We thus conclude that under the Revised Penal Code, there is no crime of frustrated theft. As petitioner has latched the success of his
appeal on our acceptance of the Dioand Flores rulings, his petition must be denied, for we decline to adopt said rulings in our jurisdiction. That it has
taken all these years for us to recognize that there can be no frustrated theft under the Revised Penal Code does not detract from the correctness of
this conclusion. It will take considerable amendments to our Revised Penal Code in order that frustrated theft may be recognized. Our deference to
Viada yields to the higher reverence for legislative intent.

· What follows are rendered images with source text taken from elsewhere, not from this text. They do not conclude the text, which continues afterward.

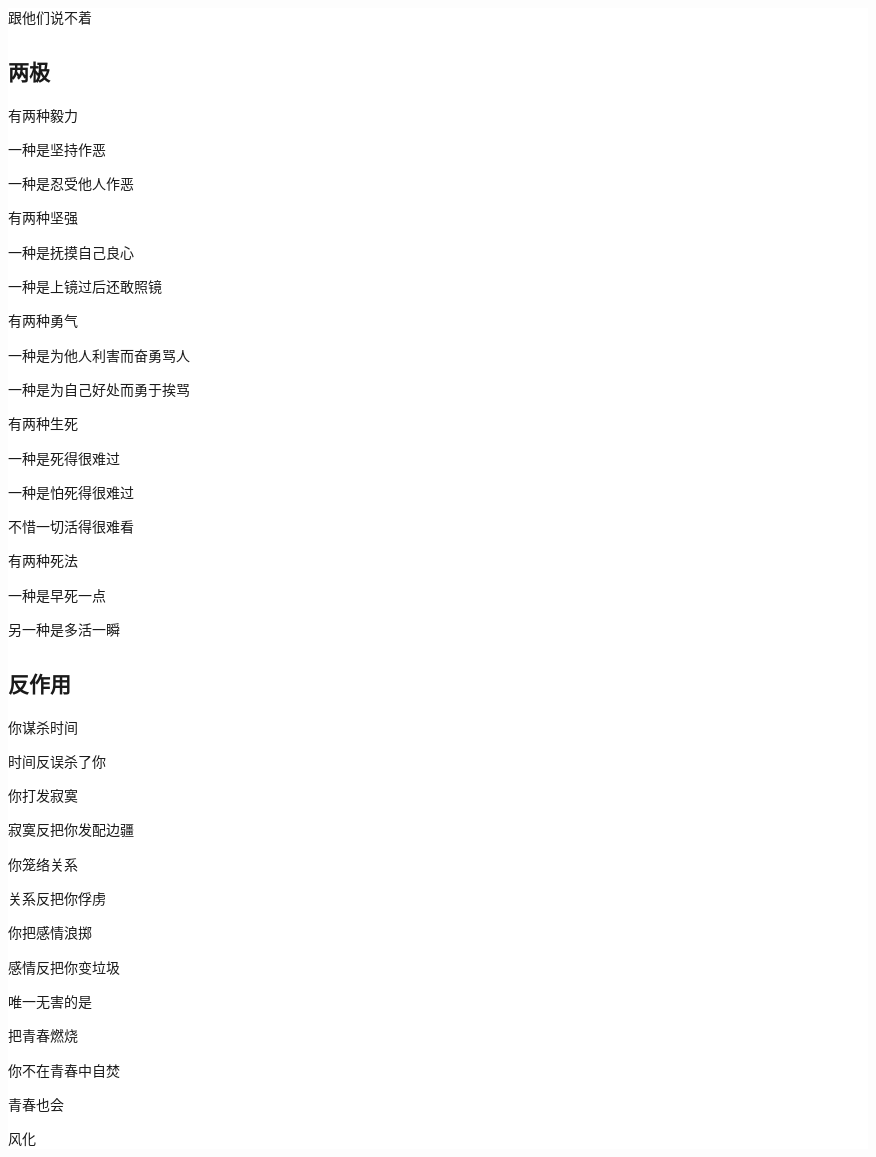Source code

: 跟他们说不着

## 两极

有两种毅力

一种是坚持作恶

一种是忍受他人作恶

有两种坚强

一种是抚摸自己良心

一种是上镜过后还敢照镜

有两种勇气

一种是为他人利害而奋勇骂人

一种是为自己好处而勇于挨骂

有两种生死

一种是死得很难过

一种是怕死得很难过

不惜一切活得很难看

有两种死法

一种是早死一点

另一种是多活一瞬

## 反作用

你谋杀时间

时间反误杀了你

你打发寂寞

寂寞反把你发配边疆

你笼络关系

关系反把你俘虏

你把感情浪掷

感情反把你变垃圾

唯一无害的是

把青春燃烧

你不在青春中自焚

青春也会

风化
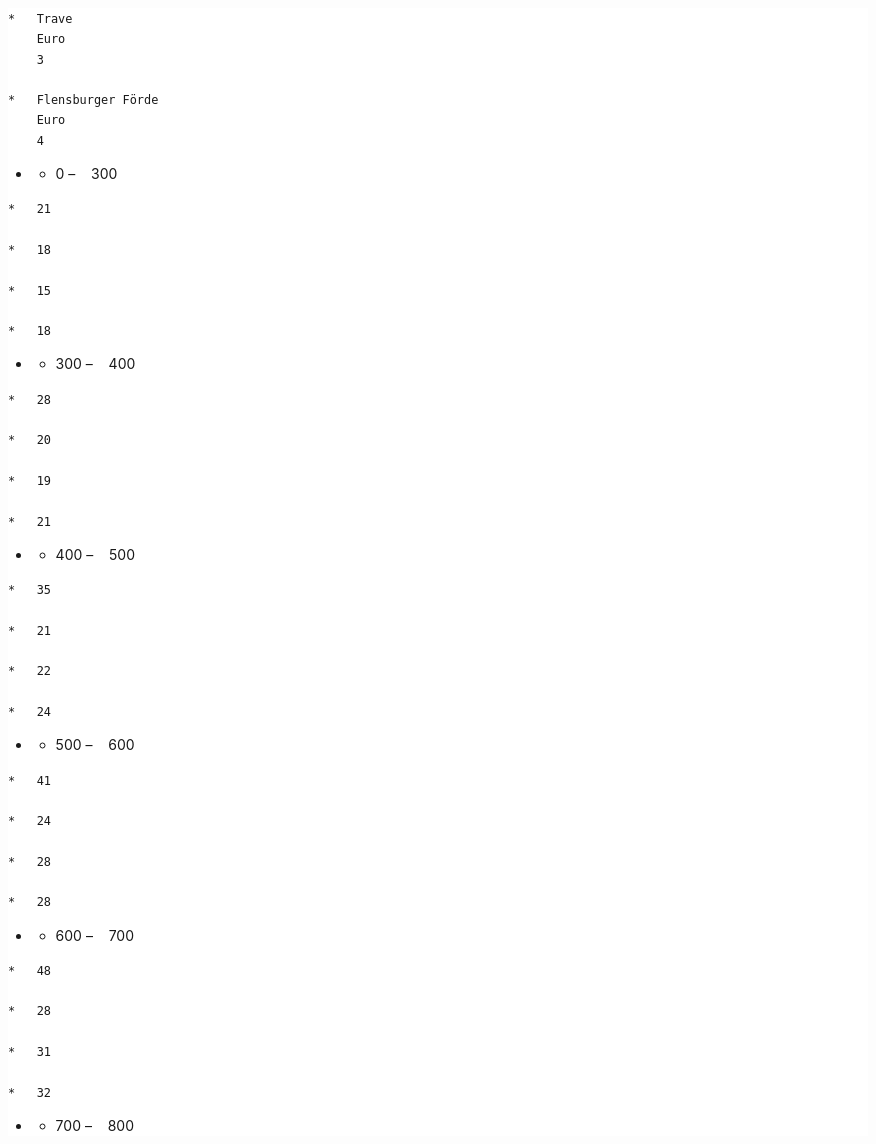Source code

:     *   Trave
        Euro
        3

    *   Flensburger Förde
        Euro
        4


*    *   0 –    300

    *   21

    *   18

    *   15

    *   18


*    *   300 –    400

    *   28

    *   20

    *   19

    *   21


*    *   400 –    500

    *   35

    *   21

    *   22

    *   24


*    *   500 –    600

    *   41

    *   24

    *   28

    *   28


*    *   600 –    700

    *   48

    *   28

    *   31

    *   32


*    *   700 –    800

WHEREFORE, the petition is DENIED. Costs against petitioner.


SO ORDERED.

DANTE O. TINGA
Associate Justice

WE CONCUR:

REYNATO S. PUNO
Chief Justice

LEONARDO A. QUISUMBING
Associate Justice

CONSUELO YNARES-SANTIAGO
Associate Justice

ANGELINA SANDOVAL-GUTIERREZ
Associate Justice

MA. ALICIA AUSTRIA-MARTINEZ


Associate Justice

ANTONIO T. CARPIO
Associate Justice

RENATO C. CORONA
Associate Justice

CONCHITA CARPIO MORALES


Associate Justice

ADOLFO S. AZCUNA
Associate Justice

MINITA V. CHICO-NAZARIO
Associate Justice

CANCIO C. GARCIA
Associate Justice

PRESBITERO J. VELASCO, JR.


Associate Justice

ANTONIO EDUARDO B. NACHURA


Associate Justice

C E R T I F I C AT I O N

Pursuant to Article VIII, Section 13 of the Constitution, it is hereby certified that the conclusions in the above Decision had been
reached in consultation before the case was assigned to the writer of the opinion of the Court.